- Fragmento -
++++++++++
En la medida en que Kant propone la desvinculación de las formas culturales y la captación puramente racional de la ley como signos de la voluntad buena, se hace más visible la amenaza de la instrumentalización social o de la implantación de prácticas sociales que persiguen objetivos externos a los que ellas mismas realizan. La tesis de Herder, en cambio, afirma una humanidad como naturaleza propia del hombre que, por ello, es anterior a la razón especulativa. La imagen oscura que se encuentra en cada hombre es la responsable última de los criterios para la acción y, como hemos visto, esa imagen debe ser apoyada mediante la educación en la tradición.
Pues bien, las dos herencias de esta primera rectificación a la ilustración, la de Herder y la de Kant, son asumidas en el romanticismo como anhelo de una libertad radical en términos de autonomía y como aspiración a una plenitud expresiva en la naturaleza [34].
No es preciso insistir en que el ideal de autorrealización y la dimensión expresiva de la acción son incompatibles con la noción kantiana de deber; este último indica siempre lo que no es, pero se conoce, mientras que una cultura entendida como culminación de la naturaleza manifiesta realmente aspectos todavía desconocidos. En la misma medida en que la acción libre es expresiva se advierte su provisionalidad; en cambio, la ley moral racional es definitiva. Aparece de nuevo el carácter relativo de toda cultura que no significa necesariamente un relativismo.
++++++++++
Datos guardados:
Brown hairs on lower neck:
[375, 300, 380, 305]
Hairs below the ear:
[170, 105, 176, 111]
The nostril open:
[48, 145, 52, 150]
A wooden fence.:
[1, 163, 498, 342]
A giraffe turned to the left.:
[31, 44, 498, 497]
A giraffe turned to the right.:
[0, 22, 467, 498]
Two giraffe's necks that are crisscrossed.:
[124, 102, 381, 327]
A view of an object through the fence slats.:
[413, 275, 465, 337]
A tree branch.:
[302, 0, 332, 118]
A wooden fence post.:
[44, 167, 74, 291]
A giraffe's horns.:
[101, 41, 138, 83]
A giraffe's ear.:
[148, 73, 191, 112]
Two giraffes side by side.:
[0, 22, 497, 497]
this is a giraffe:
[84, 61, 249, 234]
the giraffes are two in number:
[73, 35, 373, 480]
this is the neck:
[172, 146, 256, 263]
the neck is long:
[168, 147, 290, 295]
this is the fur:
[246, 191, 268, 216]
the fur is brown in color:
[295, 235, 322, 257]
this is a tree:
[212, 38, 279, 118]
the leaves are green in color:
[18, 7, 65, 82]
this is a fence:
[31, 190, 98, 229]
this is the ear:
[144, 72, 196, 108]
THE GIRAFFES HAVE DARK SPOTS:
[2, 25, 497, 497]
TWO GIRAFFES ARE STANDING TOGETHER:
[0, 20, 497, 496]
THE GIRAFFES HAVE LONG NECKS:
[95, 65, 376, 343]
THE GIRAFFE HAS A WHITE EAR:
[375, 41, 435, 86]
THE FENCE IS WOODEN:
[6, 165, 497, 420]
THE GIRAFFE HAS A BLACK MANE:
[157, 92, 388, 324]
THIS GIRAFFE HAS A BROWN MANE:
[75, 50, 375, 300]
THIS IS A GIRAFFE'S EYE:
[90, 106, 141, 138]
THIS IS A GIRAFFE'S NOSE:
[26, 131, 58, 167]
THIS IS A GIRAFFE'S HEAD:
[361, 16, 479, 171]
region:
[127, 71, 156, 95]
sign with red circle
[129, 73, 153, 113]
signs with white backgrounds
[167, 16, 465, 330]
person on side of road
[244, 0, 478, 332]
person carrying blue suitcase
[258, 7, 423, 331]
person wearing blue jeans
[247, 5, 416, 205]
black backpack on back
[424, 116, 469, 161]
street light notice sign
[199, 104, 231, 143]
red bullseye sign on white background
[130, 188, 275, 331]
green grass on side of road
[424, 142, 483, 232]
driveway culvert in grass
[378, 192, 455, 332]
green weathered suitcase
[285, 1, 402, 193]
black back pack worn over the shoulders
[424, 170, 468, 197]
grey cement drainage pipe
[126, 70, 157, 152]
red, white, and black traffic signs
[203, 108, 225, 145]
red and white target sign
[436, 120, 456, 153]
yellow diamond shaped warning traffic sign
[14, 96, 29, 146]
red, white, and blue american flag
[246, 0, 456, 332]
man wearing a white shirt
++++++++++
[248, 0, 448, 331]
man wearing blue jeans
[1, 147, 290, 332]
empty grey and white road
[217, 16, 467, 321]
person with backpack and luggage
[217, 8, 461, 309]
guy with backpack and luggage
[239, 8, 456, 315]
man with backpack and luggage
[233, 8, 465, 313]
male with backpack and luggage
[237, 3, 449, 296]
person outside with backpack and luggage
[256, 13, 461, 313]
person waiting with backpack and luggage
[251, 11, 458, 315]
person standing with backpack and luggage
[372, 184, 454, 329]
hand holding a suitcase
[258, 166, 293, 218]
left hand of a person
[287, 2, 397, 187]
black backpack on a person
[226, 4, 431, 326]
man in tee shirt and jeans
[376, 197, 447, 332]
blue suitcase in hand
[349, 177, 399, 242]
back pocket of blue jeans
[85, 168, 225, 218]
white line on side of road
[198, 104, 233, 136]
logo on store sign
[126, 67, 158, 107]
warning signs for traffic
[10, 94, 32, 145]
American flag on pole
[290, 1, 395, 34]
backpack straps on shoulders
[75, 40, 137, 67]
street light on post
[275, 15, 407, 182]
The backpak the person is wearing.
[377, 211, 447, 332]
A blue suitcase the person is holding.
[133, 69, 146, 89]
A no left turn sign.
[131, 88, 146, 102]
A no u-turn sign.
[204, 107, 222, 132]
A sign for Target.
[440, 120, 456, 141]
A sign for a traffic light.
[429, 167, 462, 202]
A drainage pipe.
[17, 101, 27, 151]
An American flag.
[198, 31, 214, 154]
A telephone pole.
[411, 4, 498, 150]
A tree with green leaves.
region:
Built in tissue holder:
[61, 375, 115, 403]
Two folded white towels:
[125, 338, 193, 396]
++++++++++
Según el fragmento, ¿de qué dos maneras recoge el romanticismo las herencias de Herder y de Kant? Los ítems no tienen nada que ver con esto.

- Respuesta -
Como anhelo de una libertad radical en términos de autonomía y como aspiración a una plenitud expresiva en la naturaleza.